• [Input for this task]:
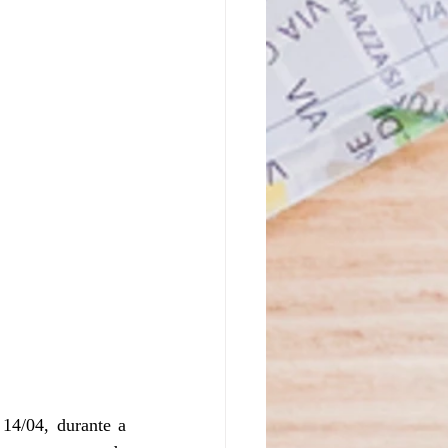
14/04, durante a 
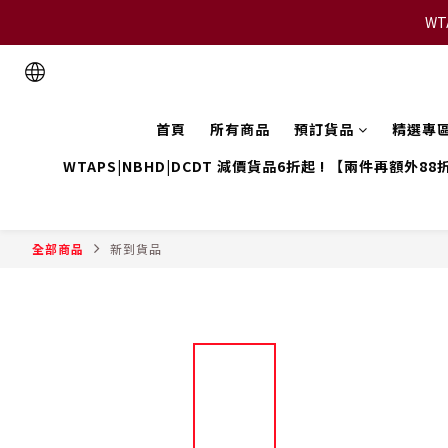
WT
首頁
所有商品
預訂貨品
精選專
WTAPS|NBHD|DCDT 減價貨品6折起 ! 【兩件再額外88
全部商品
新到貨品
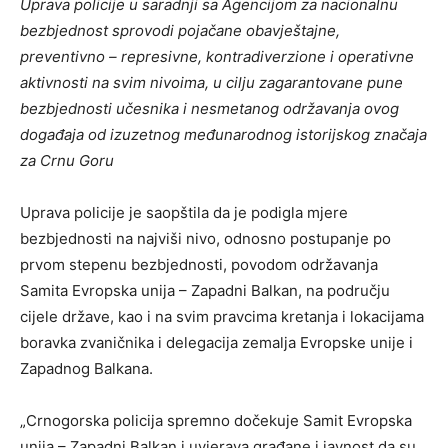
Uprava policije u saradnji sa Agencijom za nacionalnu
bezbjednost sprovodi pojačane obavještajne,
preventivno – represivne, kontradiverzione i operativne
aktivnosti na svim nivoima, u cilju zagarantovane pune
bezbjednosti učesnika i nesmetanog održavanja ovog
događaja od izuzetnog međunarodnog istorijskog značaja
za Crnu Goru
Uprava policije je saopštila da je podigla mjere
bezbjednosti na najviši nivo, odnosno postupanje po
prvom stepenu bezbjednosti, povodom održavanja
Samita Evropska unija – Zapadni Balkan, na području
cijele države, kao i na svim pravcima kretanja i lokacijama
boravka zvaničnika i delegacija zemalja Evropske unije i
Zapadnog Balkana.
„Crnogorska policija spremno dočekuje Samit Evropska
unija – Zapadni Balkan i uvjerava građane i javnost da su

* * *

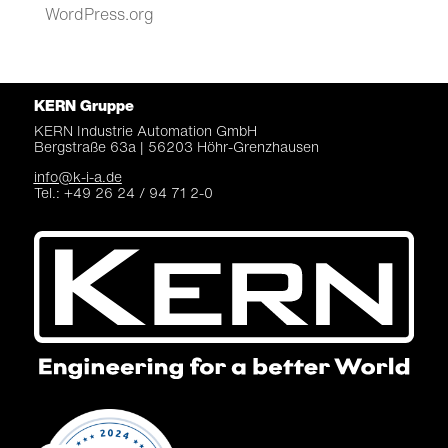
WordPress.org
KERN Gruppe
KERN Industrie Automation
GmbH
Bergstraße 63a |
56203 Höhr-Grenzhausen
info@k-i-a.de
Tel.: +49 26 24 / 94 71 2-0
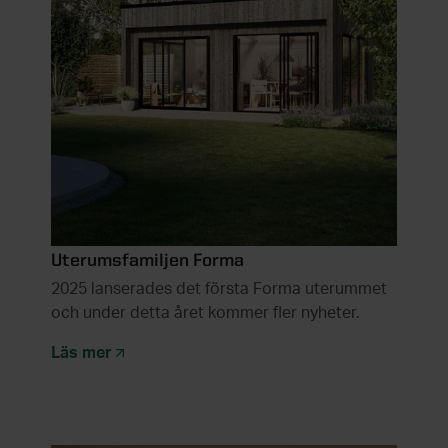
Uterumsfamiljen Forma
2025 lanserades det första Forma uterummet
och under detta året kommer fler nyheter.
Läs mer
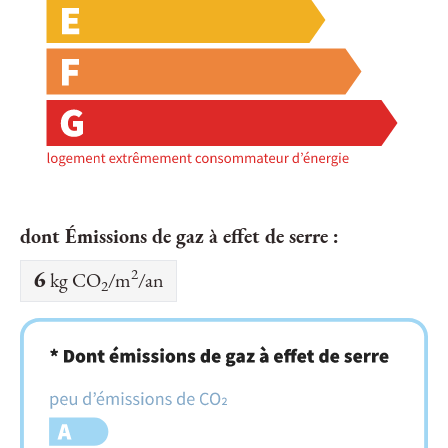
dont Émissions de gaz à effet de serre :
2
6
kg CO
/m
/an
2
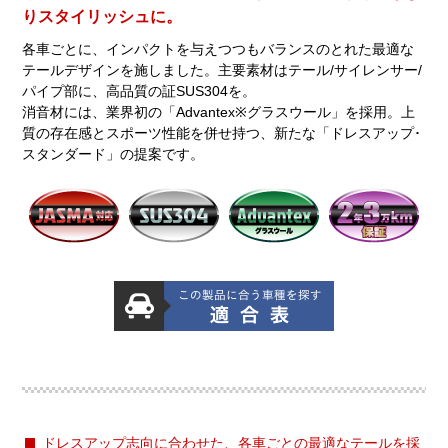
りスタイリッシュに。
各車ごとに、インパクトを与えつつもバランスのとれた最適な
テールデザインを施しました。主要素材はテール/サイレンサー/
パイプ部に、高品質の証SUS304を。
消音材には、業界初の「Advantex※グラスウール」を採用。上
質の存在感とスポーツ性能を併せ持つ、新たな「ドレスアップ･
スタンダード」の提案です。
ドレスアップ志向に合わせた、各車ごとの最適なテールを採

• [Work instructions]:
Report all lines of the material that contain the word "Uprava".

• [Result]:
Uprava policije u saradnji sa Agencijom za nacionalnu
Uprava policije je saopštila da je podigla mjere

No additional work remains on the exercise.